McDonagh's "Beauty" in the eyes of the beholder @ Jericho Arts

Here's looking at you, kid. Photo: Derek Fu

The air gets so close in the black box theatre of the Jericho Arts Centre, where Ensemble Theatre is currently running its 6th annual Summer Repertory Festival, that the lobby bar has to sell folding fans ($3 apiece).

The claustrophobia is further enhanced by the thrust-stage clutter of Stephanie Wong’s set design for The Beauty Queen of Leenane: fridge and oven, cylindrical peat stove, Formica-and-chrome kitchen table, kettle, rocker, radio and telly.

The whole hodgepodge is minutely prescribed in the stage directions of Wunderkind Irish playwright Martin McDonagh’s script. Everything in the room finds a use at some point in the two-hour psychodrama.

But the aggregate profusion of detail also underscores the cramped, breathless hell of dingy minutiae that entraps the two protagonists, a 40-year-old virgin spinster, Maureen (Kirsten Slenning) and her vindictively dependent invalid mother, Mag (Tanja Dixon-Warren). Their long-curdled mutual love/hate unfurls in endless bickering about biscuits and bedpans, teapots and dress codes for “young ladies” (aged 40?!).

It's all encoded in the baroque bitchiness of Irish metaphor and invective, delivered with the acid tang of Galway phonemes and intonation (thanks to dialect coach Brian Parkinson). Sound designer Javier Sotres offsets the backbiting snark against intermittent bursts of jigs, reels and ballads from the radio.

The arch saccharinity of the music only highlights the acrid dialogue, like the biting bittersweet tang of a fine Irish marmalade. But any condiment has a finite shelf life. Shut away long enough, it will fester and burst out of its jar.

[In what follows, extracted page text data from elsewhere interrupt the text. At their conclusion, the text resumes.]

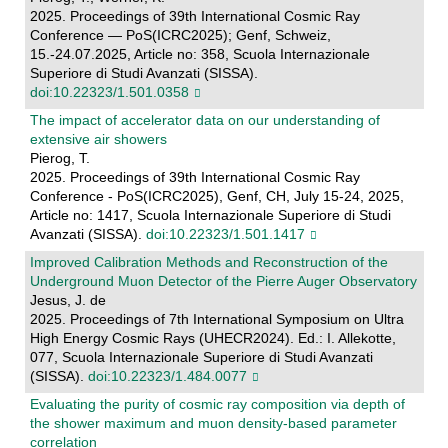
2025. Proceedings of 39th International Cosmic Ray
Conference — PoS(ICRC2025); Genf, Schweiz,
15.-24.07.2025, Article no: 358, Scuola Internazionale
Superiore di Studi Avanzati (SISSA).
doi:10.22323/1.501.0358
The impact of accelerator data on our understanding of
extensive air showers
Pierog, T.
2025. Proceedings of 39th International Cosmic Ray
Conference - PoS(ICRC2025), Genf, CH, July 15-24, 2025,
Article no: 1417, Scuola Internazionale Superiore di Studi
Avanzati (SISSA).
doi:10.22323/1.501.1417
Improved Calibration Methods and Reconstruction of the
Underground Muon Detector of the Pierre Auger Observatory
Jesus, J. de
2025. Proceedings of 7th International Symposium on Ultra
High Energy Cosmic Rays (UHECR2024). Ed.: I. Allekotte,
077, Scuola Internazionale Superiore di Studi Avanzati
(SISSA).
doi:10.22323/1.484.0077
Evaluating the purity of cosmic ray composition via depth of
the shower maximum and muon density-based parameter
correlation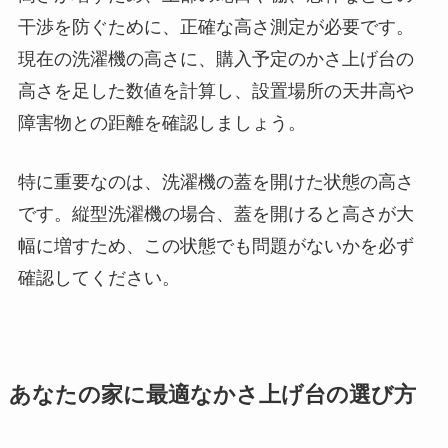
干渉を防ぐために、正確な高さ測定が必要です。
現在の洗濯機の高さに、購入予定のかさ上げ台の
高さを足した数値を計算し、設置場所の天井高や
障害物との距離を確認しましょう。
特に重要なのは、洗濯機の蓋を開けた状態の高さ
です。縦型洗濯機の場合、蓋を開けると高さが大
幅に増すため、この状態でも問題がないかを必ず
確認してください。
あなたの家に最適なかさ上げ台の選び方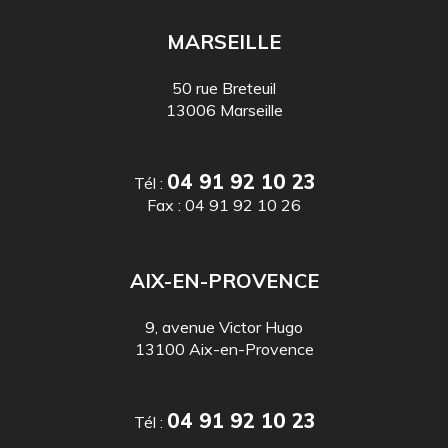
MARSEILLE
50 rue Breteuil
13006 Marseille
04 91 92 10 23
Tél :
Fax :
04 91 92 10 26
AIX-EN-PROVENCE
9, avenue Victor Hugo
13100 Aix-en-Provence
04 91 92 10 23
Tél :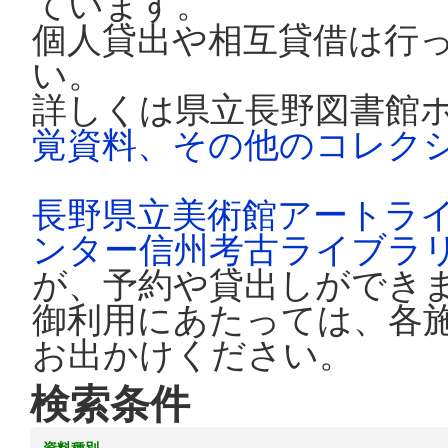
ています。
個人貸出や相互貸借は行
い。
詳しくは県立長野図書館
覚資料、その他のコレク
長野県立美術館アートラ
ンター信州考古ライブラ
が、予約や貸出しができ
御利用にあたっては、各
お出かけください。
検索条件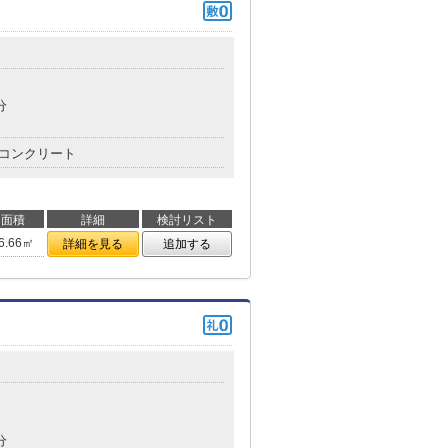
分
コンクリート
面積
詳細
検討リスト
6.66㎡
詳細を見る
追加する
分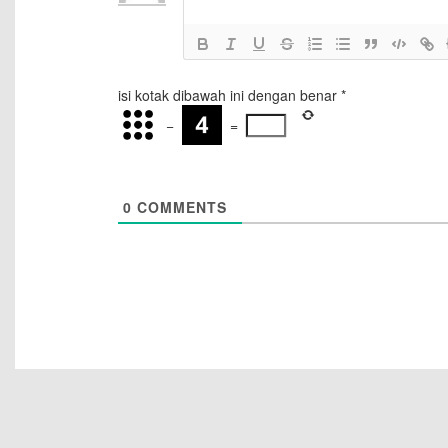
isi kotak dibawah ini dengan benar
*
−
=
0
COMMENTS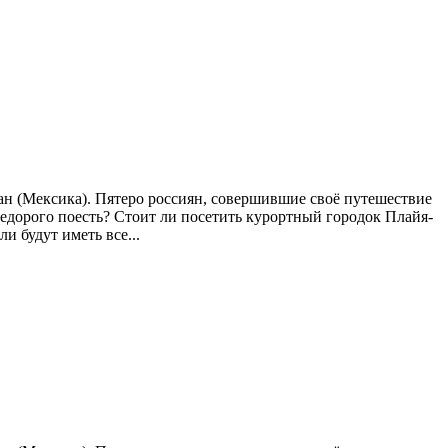
ан (Мексика). Пятеро россиян, совершившие своё путешествие
недорого поесть? Стоит ли посетить курортный городок Плайя-
 будут иметь все...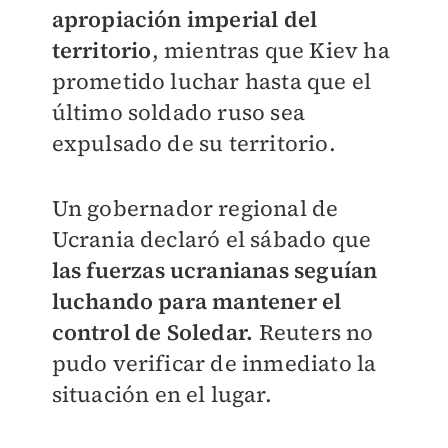
apropiación imperial del
territorio
, mientras que Kiev ha
prometido luchar hasta que el
último soldado ruso sea
expulsado de su territorio.
Un gobernador regional de
Ucrania declaró el sábado que
las fuerzas ucranianas seguían
luchando para mantener el
control de Soledar.
Reuters no
pudo verificar de inmediato la
situación en el lugar.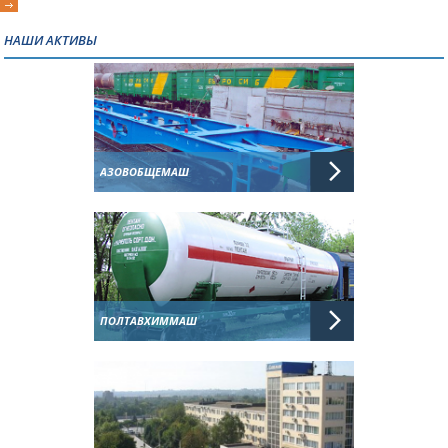
НАШИ АКТИВЫ
АЗОВОБЩЕМАШ
ПОЛТАВХИММАШ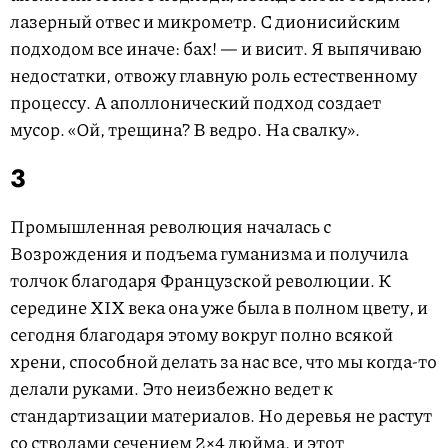
лазерный отвес и микрометр. С дионисийским
подходом все иначе: бах! — и висит. Я выпячиваю
недостатки, отвожу главную роль естественному
процессу. А аполлонический подход создает
мусор. «Ой, трещина? В ведро. На свалку».
3
Промышленная революция началась с
Возрождения и подъема гуманизма и получила
толчок благодаря Французской революции. К
середине XIX века она уже была в полном цвету, и
сегодня благодаря этому вокруг полно всякой
хрени, способной делать за нас все, что мы когда-то
делали руками. Это неизбежно ведет к
стандартизации материалов. Но деревья не растут
со стволами сечением 2×4 дюйма, и этот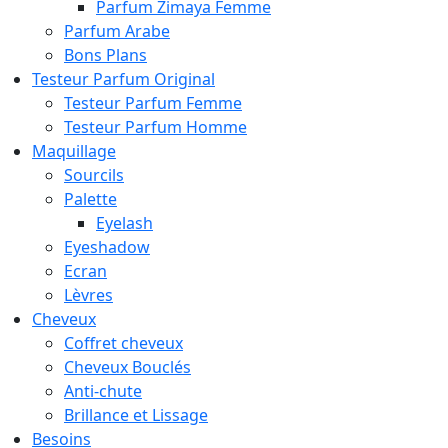
Parfum Zimaya Femme
Parfum Arabe
Bons Plans
Testeur Parfum Original
Testeur Parfum Femme
Testeur Parfum Homme
Maquillage
Sourcils
Palette
Eyelash
Eyeshadow
Ecran
Lèvres
Cheveux
Coffret cheveux
Cheveux Bouclés
Anti-chute
Brillance et Lissage
Besoins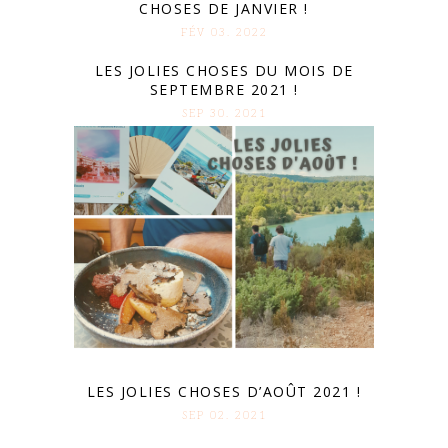
CHOSES DE JANVIER !
FÉV 03. 2022
LES JOLIES CHOSES DU MOIS DE
SEPTEMBRE 2021 !
SEP 30. 2021
LES JOLIES CHOSES D’AOÛT 2021 !
SEP 02. 2021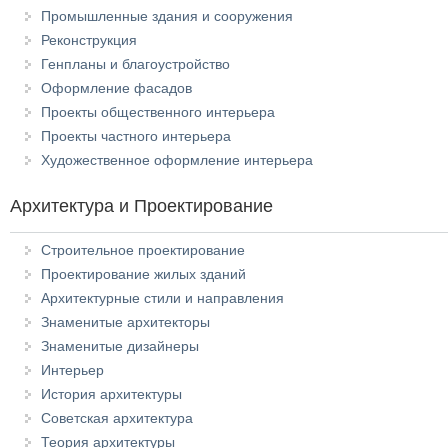
Промышленные здания и сооружения
Реконструкция
Генпланы и благоустройство
Оформление фасадов
Проекты общественного интерьера
Проекты частного интерьера
Художественное оформление интерьера
Архитектура и Проектирование
Строительное проектирование
Проектирование жилых зданий
Архитектурные стили и направления
Знаменитые архитекторы
Знаменитые дизайнеры
Интерьер
История архитектуры
Советская архитектура
Теория архитектуры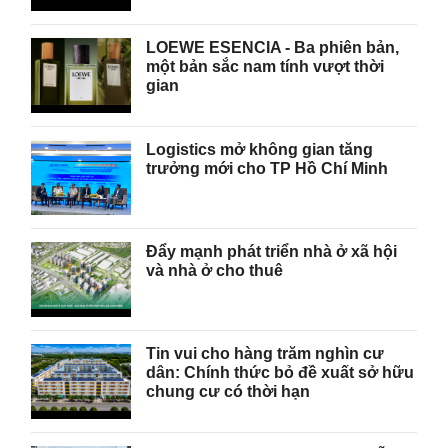
LOEWE ESENCIA - Ba phiên bản,
một bản sắc nam tính vượt thời
gian
Logistics mở không gian tăng
trưởng mới cho TP Hồ Chí Minh
Đẩy mạnh phát triển nhà ở xã hội
và nhà ở cho thuê
Tin vui cho hàng trăm nghìn cư
dân: Chính thức bỏ đề xuất sở hữu
chung cư có thời hạn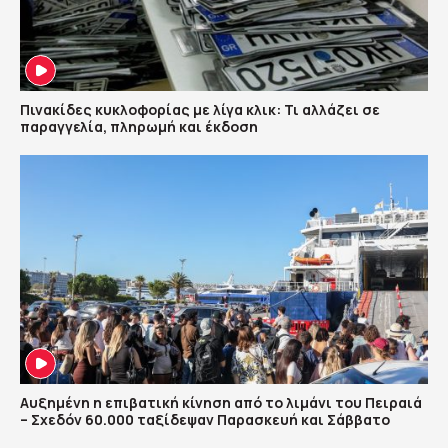
Πινακίδες κυκλοφορίας με λίγα κλικ: Τι αλλάζει σε
παραγγελία, πληρωμή και έκδοση
Αυξημένη η επιβατική κίνηση από το λιμάνι του Πειραιά
– Σχεδόν 60.000 ταξίδεψαν Παρασκευή και Σάββατο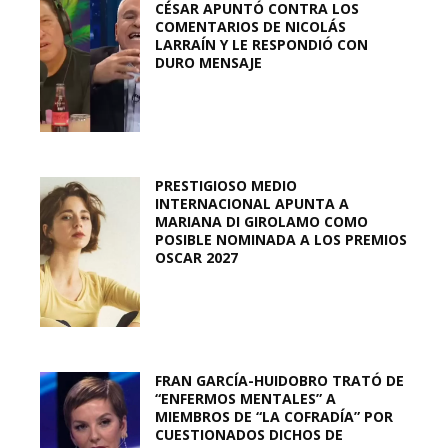
CÉSAR APUNTÓ CONTRA LOS
COMENTARIOS DE NICOLÁS
LARRAÍN Y LE RESPONDIÓ CON
DURO MENSAJE
PRESTIGIOSO MEDIO
INTERNACIONAL APUNTA A
MARIANA DI GIROLAMO COMO
POSIBLE NOMINADA A LOS PREMIOS
OSCAR 2027
FRAN GARCÍA-HUIDOBRO TRATÓ DE
“ENFERMOS MENTALES” A
MIEMBROS DE “LA COFRADÍA” POR
CUESTIONADOS DICHOS DE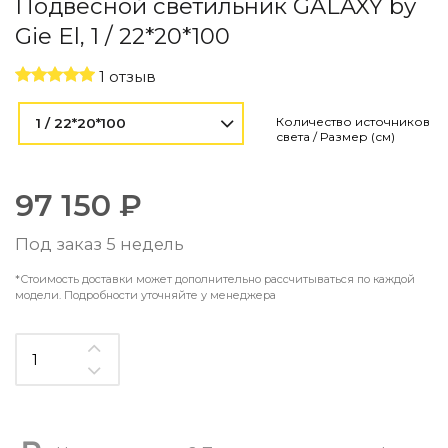
Подвесной светильник GALAXY by
Контемпорари
Производство архитектурного и декоративного осве
Gie El, 1 / 22*20*100
Мебель
1 отзыв
По типу
Количество источников
1 / 22*20*100
света / Размер (см)
Стулья
Столы и столики
Мягкая мебель
97 150 ₽
Кровати и матрасы
Комоды и тумбы
Под заказ 5 недель
Полки и стеллажи
Консоли
*Стоимость доставки может дополнительно рассчитываться по каждой
Мебель по назначению
модели. Подробности уточняйте у менеджера
Мебель для HoReCa
Производство мебели на заказ Romatti
Корпусная мебель на заказ
Шкафы и гардеробные на заказ
Мебель для ванной
Офисная мебель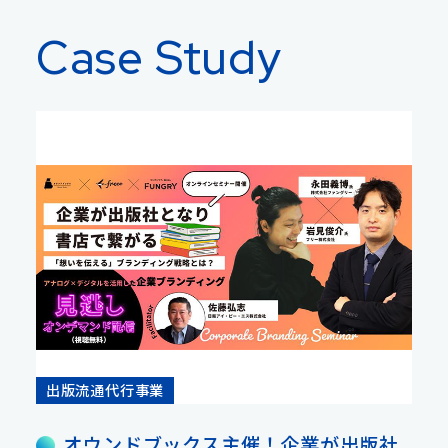
Case Study
出版流通代行事業
オウンドブックス主催！企業が出版社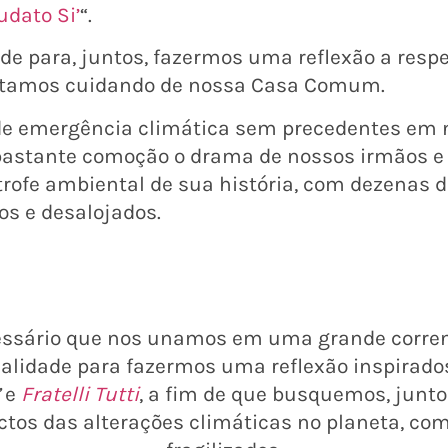
udato Si’
“.
de para, juntos, fazermos uma reflexão a res
stamos cuidando de nossa Casa Comum.
 emergência climática sem precedentes em nos
tante comoção o drama de nossos irmãos e i
trofe ambiental de sua história, com dezenas 
os e desalojados.
cessário que nos unamos em uma grande corre
lidade para fazermos uma reflexão inspirados
e
Fratelli Tutti
, a fim de que busquemos, junto
tos das alterações climáticas no planeta, co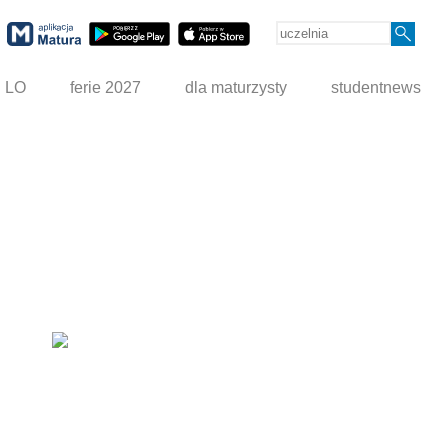
g LO
ferie 2027
dla maturzysty
studentnews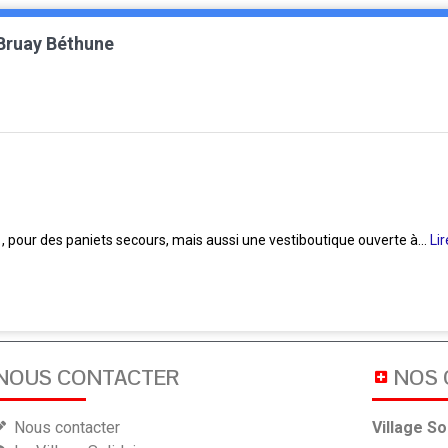
 Bruay Béthune
re , pour des paniets secours, mais aussi une vestiboutique ouverte à...
Lir
NOUS CONTACTER
NOS
Nous contacter
Village So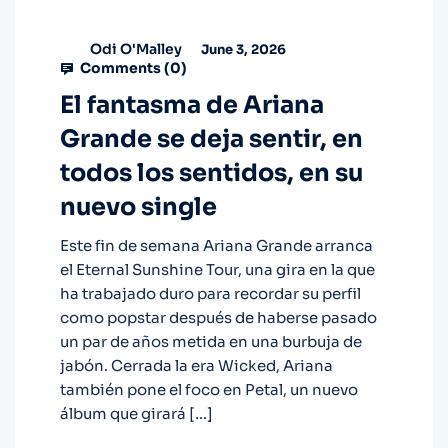
Odi O'Malley
June 3, 2026
Comments (
0
)
El fantasma de Ariana
Grande se deja sentir, en
todos los sentidos, en su
nuevo single
Este fin de semana Ariana Grande arranca
el Eternal Sunshine Tour, una gira en la que
ha trabajado duro para recordar su perfil
como popstar después de haberse pasado
un par de años metida en una burbuja de
jabón. Cerrada la era Wicked, Ariana
también pone el foco en Petal, un nuevo
álbum que girará […]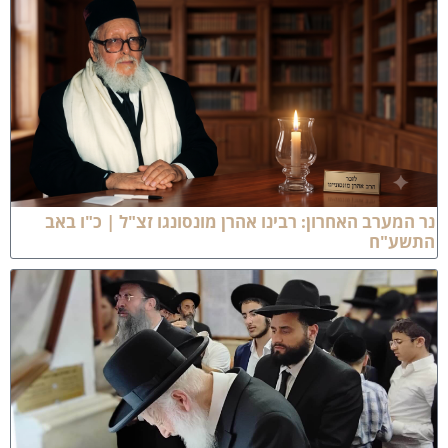
ר המערב האחרון: רבינו אהרן מונסונגו זצ"ל | כ"ו באב
תשע"ח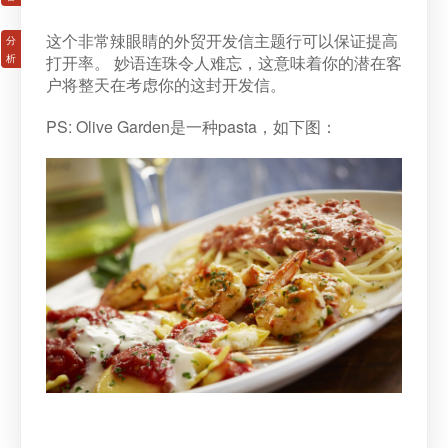
这个非常辣眼睛的外贸开发信主题行可以保证提高
打开率。 妙语连珠令人难忘，这意味着你的潜在客
户将整天在考虑你的这封开发信。
PS: Olive Garden是一种pasta，如下图：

So when émigré hod-carrier Pato (Ashley O’Connell) comes home to Leenane on a brief leave from his wage-slavery in London, Maureen seizes the chance to bring him home for a chaste – but steamy – overnight tryst. The morning after, in bra and slip, she flaunts her newfound sexuality, scandalously smooching with her abashed beau right in front of her cowed mother.

To Mag, this is an existential threat. The old frump tries to reassure herself when Pato heads back to England. “He’ll never write you,” she sneers to her daughter. Little does she know…

Via his stay-at-home younger brother (Francis Winter), Pato sends Maureen an “eyes-only” proposal that she decamp with him to America, leaving her mother behind. Mag cadges the letter out the brother’s hands and consigns it to the peat fire. Only on the very day and hour of Pato’s departure for Boston does Maureen piece together what has happened.

Without giving away too many plot-point spoilers, suffice it to say that her daughter’s sleuth-work goes hard for Mag. Which leaves Maureen assured that she’s caught up with Pato just in time to salvage their chance for a new life together.

Or has she?

For all the ornate sarcasm of the dialogue, director Kathleen Duborg permeates the play with the pathos of truncated lives. Dixon-Warren’s operatically dowdy Mag practically begs for Slenning’s acid cruelty. Even in the relatively minor role of the kid brother, Winter squirms with pent-up frustration and omnidirectional loathing. Only O’Connell’s Pato emerges unembittered but, in such a context, his hapless decency seems all the more doomed.

Vintage McDonagh. In his world, nice guys always finish last. Yet he somehow manages to leave us still hoping against hope.